#### Text for analysis ####

# Photography job in Sydney



## Mohab Kamel (Aug 18, 2012)

Hi everybody,

I've received my email with my visa granted and will be moving to Australia with my wife soon, exactly I will be on 21 Feb flight.

I thought it will be better for me to starts looking for jobs from now and manage some interviews till I come within a month.

I'm a photographer from Egypt and I covered the Egyptian revolution and have a good experience in photojournalism, also got awarded for my work of the revolution by Al Jazeera news network in Qatar.

I worked with Kodak in Qatar too, handling different kinds of shoot like events, fashion, documentary and commercial.

I'd appreciate it if I can find something related to my experience in Sydney.

Thanks and sorry for the long post
Mohab Kamel


----------



## ausmover (Apr 19, 2013)

Mohab Kamel said:


> Hi everybody,
> 
> I've received my email with my visa granted and will be moving to Australia with my wife soon, exactly I will be on 21 Feb flight.
> 
> ...


Hi Mohab,

Just curious, how is your job search in Photography going on? I guess you must have moved to Sydney ..... did you succeed in finding a job?

Regards
Ausmover


----------



## Mohab Kamel (Aug 18, 2012)

ausmover said:


> Hi Mohab,
> 
> Just curious, how is your job search in Photography going on? I guess you must have moved to Sydney ..... did you succeed in finding a job?
> 
> ...


Sorry for the late reply, but unfortunately I'm still struggling to find any, and apparently no one here helped by even suggesting what should I do!


----------

#### Source data ####

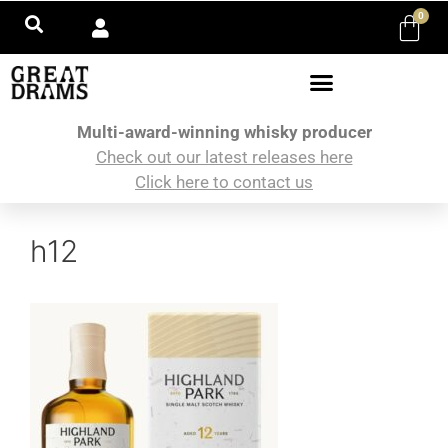
0
Multi-award-winning whisky producer
Check out our latest releases here
Click here to contact us
h12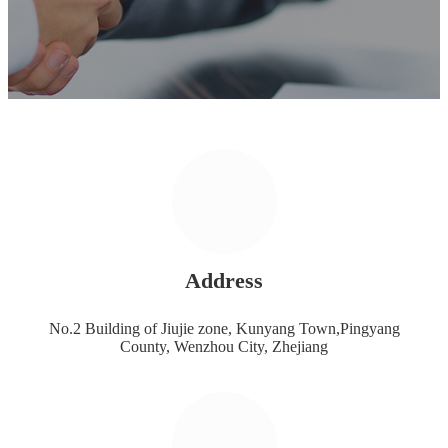
Address
No.2 Building of Jiujie zone, Kunyang Town,Pingyang
County, Wenzhou City, Zhejiang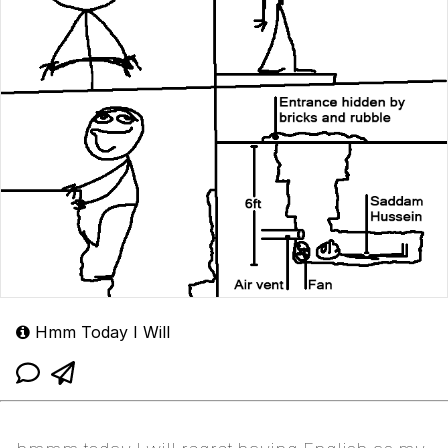
Hmm Today I Will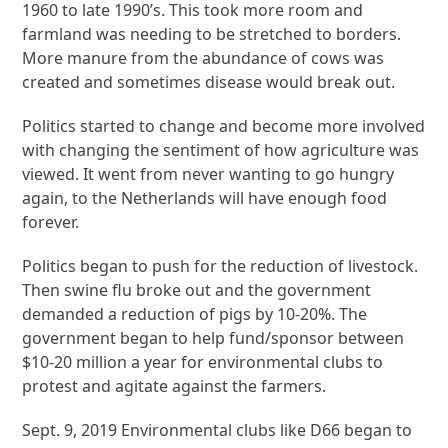
1960 to late 1990’s. This took more room and
farmland was needing to be stretched to borders.
More manure from the abundance of cows was
created and sometimes disease would break out.
Politics started to change and become more involved
with changing the sentiment of how agriculture was
viewed. It went from never wanting to go hungry
again, to the Netherlands will have enough food
forever.
Politics began to push for the reduction of livestock.
Then swine flu broke out and the government
demanded a reduction of pigs by 10-20%. The
government began to help fund/sponsor between
$10-20 million a year for environmental clubs to
protest and agitate against the farmers.
Sept. 9, 2019 Environmental clubs like D66 began to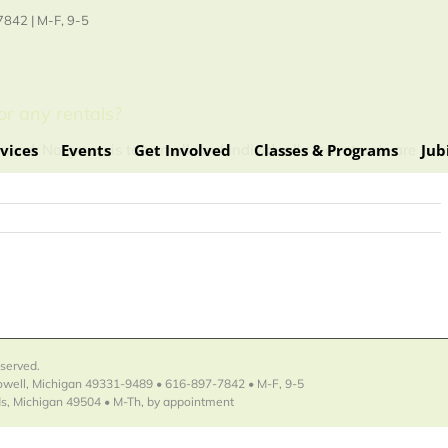
842 | M-F, 9-5
or any rentals?
vices
Events
Get Involved
Classes & Programs
Jub
need. No group is too small, and individually led retreats are
eserved.
Lowell, Michigan 49331-9489 • 616-897-7842 • M-F, 9-5
s, Michigan 49504 • M-Th, by appointment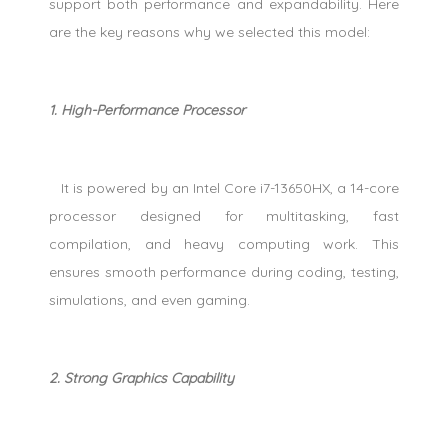
support both performance and expandability. Here
are the key reasons why we selected this model:
1. High-Performance Processor
It is powered by an Intel Core i7-13650HX, a 14-core
processor designed for multitasking, fast
compilation, and heavy computing work. This
ensures smooth performance during coding, testing,
simulations, and even gaming.
2. Strong Graphics Capability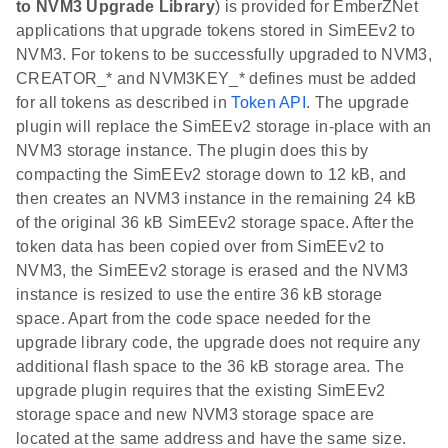
to NVM3 Upgrade Library
) is provided for EmberZNet
applications that upgrade tokens stored in SimEEv2 to
NVM3. For tokens to be successfully upgraded to NVM3,
CREATOR_* and NVM3KEY_* defines must be added
for all tokens as described in
Token API
. The upgrade
plugin will replace the SimEEv2 storage in-place with an
NVM3 storage instance. The plugin does this by
compacting the SimEEv2 storage down to 12 kB, and
then creates an NVM3 instance in the remaining 24 kB
of the original 36 kB SimEEv2 storage space. After the
token data has been copied over from SimEEv2 to
NVM3, the SimEEv2 storage is erased and the NVM3
instance is resized to use the entire 36 kB storage
space. Apart from the code space needed for the
upgrade library code, the upgrade does not require any
additional flash space to the 36 kB storage area. The
upgrade plugin requires that the existing SimEEv2
storage space and new NVM3 storage space are
located at the same address and have the same size.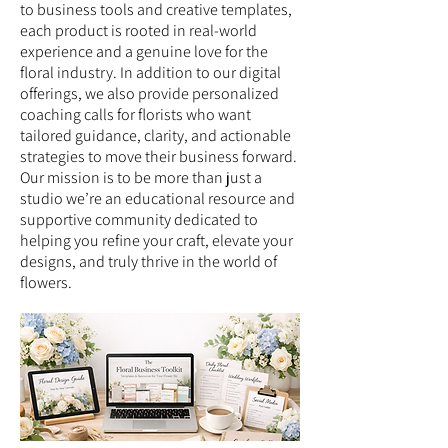
to business tools and creative templates,
each product is rooted in real-world
experience and a genuine love for the
floral industry. In addition to our digital
offerings, we also provide personalized
coaching calls for florists who want
tailored guidance, clarity, and actionable
strategies to move their business forward.
Our mission is to be more than just a
studio we’re an educational resource and
supportive community dedicated to
helping you refine your craft, elevate your
designs, and truly thrive in the world of
flowers.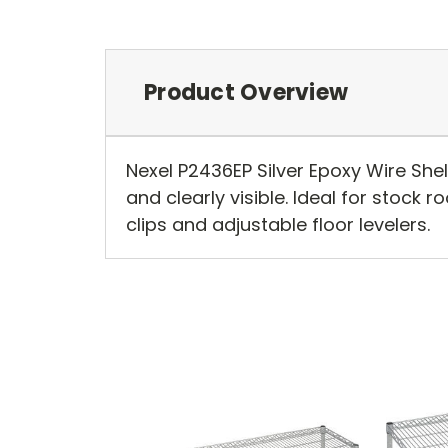
Product Overview
Nexel P2436EP Silver Epoxy Wire She
and clearly visible. Ideal for stock r
clips and adjustable floor levelers.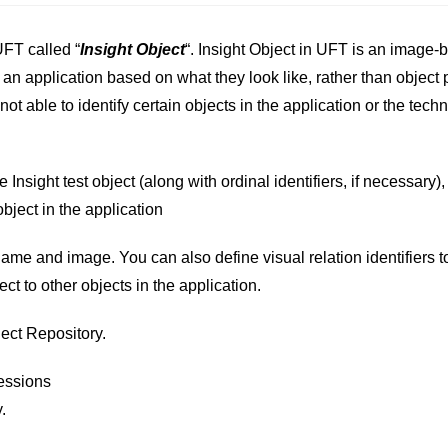
FT called “
Insight Object
“. Insight Object in UFT is an image-
 an application based on what they look like, rather than object 
 not able to identify certain objects in the application or the tech
 Insight test object (along with ordinal identifiers, if necessary)
object in the application
name and image. You can also define visual relation identifiers to
ect to other objects in the application.
ject Repository.
essions
.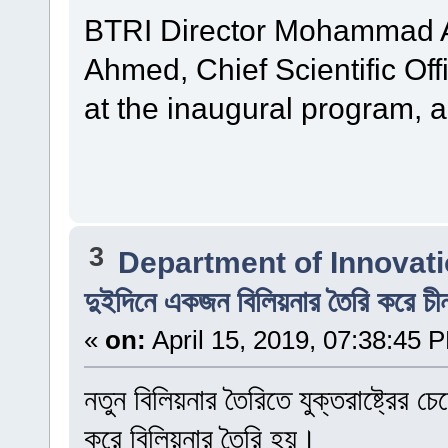
BTRI Director Mohammad Al
Ahmed, Chief Scientific Off
at the inaugural program, 
3
Department of Innovat
দুইদিনে একজন বিলিয়নার তৈরি করে চী
«
on:
April 15, 2019, 07:38:45 
নতুন বিলিয়নার তৈরিতে যুক্তরাষ্ট্রের
করে বিলিয়নার তৈরি হয়।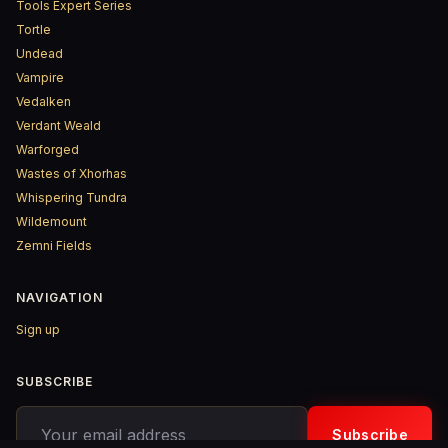
Tools Expert Series
Tortle
Undead
Vampire
Vedalken
Verdant Weald
Warforged
Wastes of Xhorhas
Whispering Tundra
Wildemount
Zemni Fields
NAVIGATION
Sign up
SUBSCRIBE
Your email address
Subscribe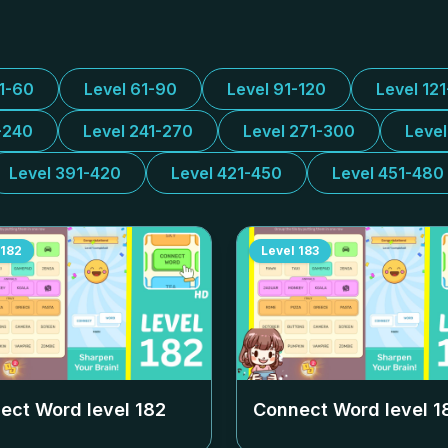
31-60
Level 61-90
Level 91-120
Level 12
-240
Level 241-270
Level 271-300
Leve
Level 391-420
Level 421-450
Level 451-480
182
Level
183
ect Word level
182
Connect Word level
1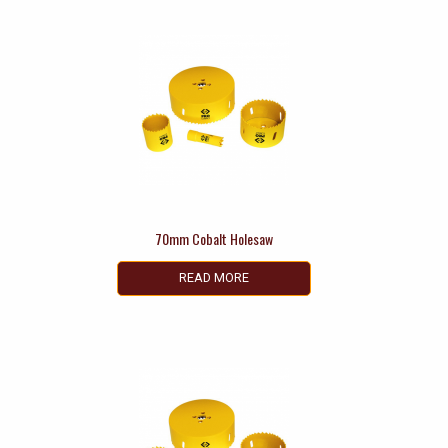
70mm Cobalt Holesaw
READ MORE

####

Say whether each statement agrees with the forum thread about a photography job in Sydney: 1. Al Jazeera gave Mohab Kamel an award for his work on the revolution. 2. Mohab Kamel plans to move to Australia alone. 3. In his later reply, Mohab Kamel says he has found a photography job. Answer yes or no for each, and quote the words from the thread that decide it.

1. Yes: "also got awarded for my work of the revolution by Al Jazeera news network in Qatar"
2. No: "will be moving to Australia with my wife soon"
3. No: "unfortunately I'm still struggling to find any"